While treatment with a citrate-bicarbonate-dithionite solution does indeed lower adsorption several-fold further, solutions of either sodium bicarbonate or EDTA are at least as effective, and sodium citrate is almost as effective. These non-reductive treatments remove small amounts (~0.1% – ~0.2% of rock mass) of Fe and Al, and fines are invariably apparent in treatment fluids, both of which suggest removal of small amounts of trivalent Fe/Al colloids.
While these results suggest that non-reductive means may be used to remove artifacts introduced by core oxidation, they come with an important caveat: even rinsing with a brine solution can result in significant alteration of mineralogy. The use of chelating agents will invariably result in dissolution of any soluble minerals present such as gypsum or anhydrite, which can be an important contributor to surfactant (in particular ABS) consumption.

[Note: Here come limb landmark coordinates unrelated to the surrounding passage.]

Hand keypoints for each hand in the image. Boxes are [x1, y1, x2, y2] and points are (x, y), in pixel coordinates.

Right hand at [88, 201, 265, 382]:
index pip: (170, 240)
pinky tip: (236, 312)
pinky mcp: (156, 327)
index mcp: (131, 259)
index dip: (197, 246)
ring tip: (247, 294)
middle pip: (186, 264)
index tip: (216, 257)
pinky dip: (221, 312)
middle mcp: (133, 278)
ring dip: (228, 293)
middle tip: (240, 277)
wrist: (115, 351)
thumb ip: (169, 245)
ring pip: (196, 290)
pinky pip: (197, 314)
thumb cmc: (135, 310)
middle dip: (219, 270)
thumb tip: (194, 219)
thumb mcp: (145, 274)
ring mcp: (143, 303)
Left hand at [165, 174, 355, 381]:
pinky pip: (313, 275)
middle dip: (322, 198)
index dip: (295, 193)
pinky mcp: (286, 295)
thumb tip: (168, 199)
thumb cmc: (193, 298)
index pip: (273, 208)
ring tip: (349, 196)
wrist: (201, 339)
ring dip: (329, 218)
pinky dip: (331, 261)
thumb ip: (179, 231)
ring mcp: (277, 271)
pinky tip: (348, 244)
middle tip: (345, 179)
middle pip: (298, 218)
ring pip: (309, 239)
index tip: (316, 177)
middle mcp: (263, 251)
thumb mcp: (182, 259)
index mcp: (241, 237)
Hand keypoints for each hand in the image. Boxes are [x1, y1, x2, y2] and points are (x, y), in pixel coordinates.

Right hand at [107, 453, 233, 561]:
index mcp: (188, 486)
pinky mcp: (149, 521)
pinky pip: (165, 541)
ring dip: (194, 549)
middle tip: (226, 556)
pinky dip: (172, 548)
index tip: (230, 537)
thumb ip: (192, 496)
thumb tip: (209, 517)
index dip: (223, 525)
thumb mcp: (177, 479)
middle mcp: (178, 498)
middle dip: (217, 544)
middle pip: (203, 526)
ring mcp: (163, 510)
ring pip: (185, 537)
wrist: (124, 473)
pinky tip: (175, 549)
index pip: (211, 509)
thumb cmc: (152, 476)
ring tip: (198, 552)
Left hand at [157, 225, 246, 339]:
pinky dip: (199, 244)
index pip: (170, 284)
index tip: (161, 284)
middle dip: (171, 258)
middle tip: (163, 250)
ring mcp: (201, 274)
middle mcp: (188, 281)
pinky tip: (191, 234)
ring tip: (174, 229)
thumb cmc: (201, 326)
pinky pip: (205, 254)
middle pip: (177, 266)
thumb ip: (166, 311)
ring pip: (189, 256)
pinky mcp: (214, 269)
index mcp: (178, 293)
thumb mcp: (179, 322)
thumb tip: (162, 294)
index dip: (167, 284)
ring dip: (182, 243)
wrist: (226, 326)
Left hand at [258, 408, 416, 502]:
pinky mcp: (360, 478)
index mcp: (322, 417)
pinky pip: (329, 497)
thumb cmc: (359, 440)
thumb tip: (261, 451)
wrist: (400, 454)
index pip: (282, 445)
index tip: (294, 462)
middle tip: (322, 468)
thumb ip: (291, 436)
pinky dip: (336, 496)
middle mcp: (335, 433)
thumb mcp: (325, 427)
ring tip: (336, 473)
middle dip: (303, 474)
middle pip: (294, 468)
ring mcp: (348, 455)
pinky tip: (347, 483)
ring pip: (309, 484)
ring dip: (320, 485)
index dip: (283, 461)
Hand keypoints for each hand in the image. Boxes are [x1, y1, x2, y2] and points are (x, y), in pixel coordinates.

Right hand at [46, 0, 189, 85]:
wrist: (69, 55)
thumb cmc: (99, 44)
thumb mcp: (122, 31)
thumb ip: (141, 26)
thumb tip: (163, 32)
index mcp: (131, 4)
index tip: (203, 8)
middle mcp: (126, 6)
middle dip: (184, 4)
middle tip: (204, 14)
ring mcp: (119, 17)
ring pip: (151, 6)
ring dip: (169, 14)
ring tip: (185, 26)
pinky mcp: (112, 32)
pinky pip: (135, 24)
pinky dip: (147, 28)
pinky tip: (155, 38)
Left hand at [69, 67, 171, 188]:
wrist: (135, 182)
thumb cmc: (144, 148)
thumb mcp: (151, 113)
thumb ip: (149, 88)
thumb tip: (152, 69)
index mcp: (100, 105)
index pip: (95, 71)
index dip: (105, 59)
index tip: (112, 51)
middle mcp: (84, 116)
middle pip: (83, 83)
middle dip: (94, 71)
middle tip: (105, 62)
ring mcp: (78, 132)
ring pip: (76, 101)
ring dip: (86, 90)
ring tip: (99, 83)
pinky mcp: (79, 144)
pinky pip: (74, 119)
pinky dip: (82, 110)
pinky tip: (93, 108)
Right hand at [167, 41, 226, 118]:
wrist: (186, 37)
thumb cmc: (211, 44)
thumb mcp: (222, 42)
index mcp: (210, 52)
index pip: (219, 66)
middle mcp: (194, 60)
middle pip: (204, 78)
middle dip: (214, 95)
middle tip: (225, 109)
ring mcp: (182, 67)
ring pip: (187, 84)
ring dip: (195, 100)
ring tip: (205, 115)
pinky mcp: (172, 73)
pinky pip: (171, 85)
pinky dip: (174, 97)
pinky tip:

In cases where iron removal is necessary due to polymer degradation issues, PIPES buffer is proposed for use as an alternative to bicarbonate, the latter having a greater tendency for ligand formation. The combination of borohydride and bisulfite is suggested as an alternative to dithionite as a reducing agent, resulting in more complete iron removal under some conditions, and anecdotally less tendency for polymer degradation upon subsequent oxidation, though both of these claims should be verified.